I want to answer some basic questions that I had before I trained Lennie, and I assume you have the same question. Here goes:

  • Do service dogs have to be registered or certified, or licensed?
    • No, not at all. However, all dogs have to be licensed as a dog in most cities in the United States. Licensing is cheap, and you can get vaccinations at vaccination clinics run by local pet stores. I know some people are against vaccinations. If you are one of those folks, you will have considerable trouble taking your dog anywhere. You may even lose your dog. I am not going to argue for or against vaccinations here, but because of rabies, distemper and many other bad diseases that are picked up by dogs from the ground, your dog is not only in compliance with state and city laws, but your dog is safer.
    • Be very careful about the issue of certifying your service dog! There are no legal, government run certifying agencies for service dogs regardless of what anyone tells you. There are scam websites ‘out there’ that make it sound like you do have to certify your dog as a service dog. You do not.
    • I do recommend that you get your dog a service dog vest. There are multiple websites which sell them, and Lennie has one.
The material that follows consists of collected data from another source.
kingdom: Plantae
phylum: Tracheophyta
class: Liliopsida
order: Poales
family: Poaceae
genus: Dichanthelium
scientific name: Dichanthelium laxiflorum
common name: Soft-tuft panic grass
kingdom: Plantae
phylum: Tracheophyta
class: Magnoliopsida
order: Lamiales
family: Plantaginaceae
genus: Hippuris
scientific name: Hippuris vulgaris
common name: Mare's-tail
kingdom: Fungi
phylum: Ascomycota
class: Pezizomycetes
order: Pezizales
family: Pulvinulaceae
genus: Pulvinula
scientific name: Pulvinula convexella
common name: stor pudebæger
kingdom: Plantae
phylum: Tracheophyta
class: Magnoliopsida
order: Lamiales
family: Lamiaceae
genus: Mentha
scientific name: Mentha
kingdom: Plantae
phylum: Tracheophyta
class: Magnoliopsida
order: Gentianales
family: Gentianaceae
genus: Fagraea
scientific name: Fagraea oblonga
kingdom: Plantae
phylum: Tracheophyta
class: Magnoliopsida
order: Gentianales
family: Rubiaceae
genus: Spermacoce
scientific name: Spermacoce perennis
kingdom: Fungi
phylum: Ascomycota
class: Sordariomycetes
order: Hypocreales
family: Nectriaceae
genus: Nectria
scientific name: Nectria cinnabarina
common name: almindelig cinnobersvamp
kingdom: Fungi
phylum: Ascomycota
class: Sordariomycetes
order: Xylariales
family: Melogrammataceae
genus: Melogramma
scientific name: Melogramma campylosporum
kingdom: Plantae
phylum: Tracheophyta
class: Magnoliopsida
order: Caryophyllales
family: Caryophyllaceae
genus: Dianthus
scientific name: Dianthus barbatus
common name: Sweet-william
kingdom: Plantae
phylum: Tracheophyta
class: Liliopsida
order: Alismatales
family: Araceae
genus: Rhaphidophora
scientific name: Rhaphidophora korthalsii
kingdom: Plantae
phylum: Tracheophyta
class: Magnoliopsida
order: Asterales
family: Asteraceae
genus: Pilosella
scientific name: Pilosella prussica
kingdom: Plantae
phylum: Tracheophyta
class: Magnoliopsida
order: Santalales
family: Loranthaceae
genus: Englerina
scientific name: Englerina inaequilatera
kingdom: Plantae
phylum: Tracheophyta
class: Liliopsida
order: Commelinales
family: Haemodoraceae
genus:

However, the vest is not mandatory.
  • How will  others know my dog is a service dog?
    • Basically, if your dog’s service tasks are obvious, like pulling your wheelchair or a guide dog leading his or her master, or if the dog provides stability and balance.
    • You can get a service dog vest (search Google for service dog vests). That works well for Lennie. He has only been barred from one public place–a university of all places–so I do not go there any more and neither does he.
  • What about rules and laws of the state / city / region I live in?
    • Local laws regarding your dog are not legally binding. You only have to follow the ADA (United States Government) guidelines (see the article on this site, or go to the ADA website). Service dogs are regulated under the United States Americans with Disabilities Act only. There are not state or local laws that supersede these regulations.
    • However, that being said, you do have to make sure your dog behaves well, is current on all vaccinations, and is housebroken. Lennie is a little ‘gentleman’ in that he does what he is instructed to do, and waits for the next command. That, however, took time. Often people know he is a special dog since he follows my commands so well.
    • Wherever you go, you must supervise your own dog and not leave him or her alone. Business entities are not required to supervise anyone’s dog.
    • NO ONE is allowed to charge you for the dog up front for any reason. However, if your dog damages something on their premises, you will have to pay for that.
  • Should my service dog wear a vest?
    • Wearing a vest is not mandatory, but it definitely cuts down on questions and confrontations. Lennie’s vest also has his city tag and rabies vaccination tag attached to the vest. People can tell in an instant that he is a service dog, is ‘legal,’ and is vaccinated.
  • What if someone wants a lot of information about my dog or me?
    • They can only ask two questions (by law):
      •  Is the animal required because of a disability?
      • What work or task has the animal been trained to perform?
  • What if someone complains that they are allergic to dogs?
    • Dog allergens are not airborne, and service dogs are bathed regularly. That means that the person has to touch the dog to have an allergic response. Certainly you will not allow your dog to go up to other people anyway. You can remind the person that dog (or cat) allergens are not airborne and your dog has not come into contact with anything that person has.
    • When dogs are bathed at least 2 times per month, they stop producing allergens anyway. Lennie gets a bath once per week.
    • Some people will have a placebo response to your dog; i.e., they will get allergic symptoms in the absence of coming into contact with the allergen. This is unfortunate, but always remember that they should not touch your dog and you cannot stop their reaction–your dog’s allergens, if they are present at all, are not airborne. You cannot control their responses.
  • There are many more questions on the ADA website, and those questions are asked and answered on that site, or here. I urge you to read this information soon.

p.s. Dog training tip: you must be direct with your dog. Ignoring him, saying long sentences to explain “why” or “why not” will never work. You must stick with very basic commands and say them the same way every time, using emotion in your voice to convey approval or disapproval.